─── DATA FOR REVIEW ───

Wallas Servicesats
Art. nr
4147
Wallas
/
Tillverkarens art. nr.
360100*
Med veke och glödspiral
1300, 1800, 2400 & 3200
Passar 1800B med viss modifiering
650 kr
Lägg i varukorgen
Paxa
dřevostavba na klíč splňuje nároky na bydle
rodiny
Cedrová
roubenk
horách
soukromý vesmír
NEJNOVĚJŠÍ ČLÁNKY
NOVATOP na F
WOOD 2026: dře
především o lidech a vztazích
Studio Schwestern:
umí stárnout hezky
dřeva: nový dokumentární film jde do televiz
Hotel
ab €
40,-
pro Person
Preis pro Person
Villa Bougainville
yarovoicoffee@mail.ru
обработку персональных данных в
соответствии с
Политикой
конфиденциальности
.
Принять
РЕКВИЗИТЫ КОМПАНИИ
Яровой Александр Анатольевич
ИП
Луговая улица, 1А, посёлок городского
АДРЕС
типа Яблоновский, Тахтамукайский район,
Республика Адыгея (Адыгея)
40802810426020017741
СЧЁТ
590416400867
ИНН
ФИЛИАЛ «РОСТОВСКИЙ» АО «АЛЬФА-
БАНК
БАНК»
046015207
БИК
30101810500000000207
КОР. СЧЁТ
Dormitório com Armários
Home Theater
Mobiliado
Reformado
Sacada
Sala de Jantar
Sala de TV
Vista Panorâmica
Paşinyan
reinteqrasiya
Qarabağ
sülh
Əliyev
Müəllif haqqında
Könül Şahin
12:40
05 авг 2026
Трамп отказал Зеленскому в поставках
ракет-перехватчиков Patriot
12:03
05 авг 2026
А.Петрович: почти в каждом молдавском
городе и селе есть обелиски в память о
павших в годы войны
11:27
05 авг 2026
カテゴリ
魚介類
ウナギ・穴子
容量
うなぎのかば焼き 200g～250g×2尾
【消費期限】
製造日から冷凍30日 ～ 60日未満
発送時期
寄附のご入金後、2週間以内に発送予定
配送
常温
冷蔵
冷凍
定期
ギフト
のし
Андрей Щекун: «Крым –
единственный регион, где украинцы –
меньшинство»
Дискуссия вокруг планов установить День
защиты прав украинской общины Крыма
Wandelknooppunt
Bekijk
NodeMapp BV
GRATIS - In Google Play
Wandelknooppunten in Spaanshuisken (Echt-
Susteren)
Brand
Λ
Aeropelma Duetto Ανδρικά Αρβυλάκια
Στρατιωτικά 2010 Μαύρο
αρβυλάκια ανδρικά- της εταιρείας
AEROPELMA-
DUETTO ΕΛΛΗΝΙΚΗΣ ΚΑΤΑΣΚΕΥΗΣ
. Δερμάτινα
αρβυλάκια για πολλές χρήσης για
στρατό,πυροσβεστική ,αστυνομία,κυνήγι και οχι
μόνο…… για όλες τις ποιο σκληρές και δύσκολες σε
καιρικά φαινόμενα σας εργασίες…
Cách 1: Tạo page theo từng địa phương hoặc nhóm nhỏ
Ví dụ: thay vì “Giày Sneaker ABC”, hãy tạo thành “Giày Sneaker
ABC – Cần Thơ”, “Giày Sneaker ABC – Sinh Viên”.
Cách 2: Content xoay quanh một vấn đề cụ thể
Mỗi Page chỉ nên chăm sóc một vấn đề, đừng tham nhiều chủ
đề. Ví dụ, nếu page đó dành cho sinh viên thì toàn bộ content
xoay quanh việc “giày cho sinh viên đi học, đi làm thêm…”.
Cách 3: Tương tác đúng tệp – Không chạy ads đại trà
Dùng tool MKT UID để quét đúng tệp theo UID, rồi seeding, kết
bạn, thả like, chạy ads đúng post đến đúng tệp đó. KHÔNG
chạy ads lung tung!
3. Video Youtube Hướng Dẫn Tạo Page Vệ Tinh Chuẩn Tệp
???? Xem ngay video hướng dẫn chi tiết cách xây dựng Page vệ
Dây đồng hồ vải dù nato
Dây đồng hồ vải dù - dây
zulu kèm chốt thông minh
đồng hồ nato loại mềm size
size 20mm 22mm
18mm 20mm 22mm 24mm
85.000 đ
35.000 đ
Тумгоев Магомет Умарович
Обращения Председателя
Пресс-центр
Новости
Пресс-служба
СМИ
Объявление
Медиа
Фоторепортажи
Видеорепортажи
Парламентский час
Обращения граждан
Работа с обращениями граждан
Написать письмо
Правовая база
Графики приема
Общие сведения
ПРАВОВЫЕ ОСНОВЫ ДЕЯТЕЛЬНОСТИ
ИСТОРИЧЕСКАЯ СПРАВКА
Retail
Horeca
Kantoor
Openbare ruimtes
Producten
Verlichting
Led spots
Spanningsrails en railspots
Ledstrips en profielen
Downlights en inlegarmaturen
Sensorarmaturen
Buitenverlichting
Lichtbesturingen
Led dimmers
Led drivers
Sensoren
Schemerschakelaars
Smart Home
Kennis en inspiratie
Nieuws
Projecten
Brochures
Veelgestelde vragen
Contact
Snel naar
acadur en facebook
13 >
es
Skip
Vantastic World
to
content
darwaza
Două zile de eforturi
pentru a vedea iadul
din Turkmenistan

───

● REQUIRED WORK
Report how many lines of the entries above contain the word "chạy", giving the number by itself.

● EXERCISE RESPONSE
3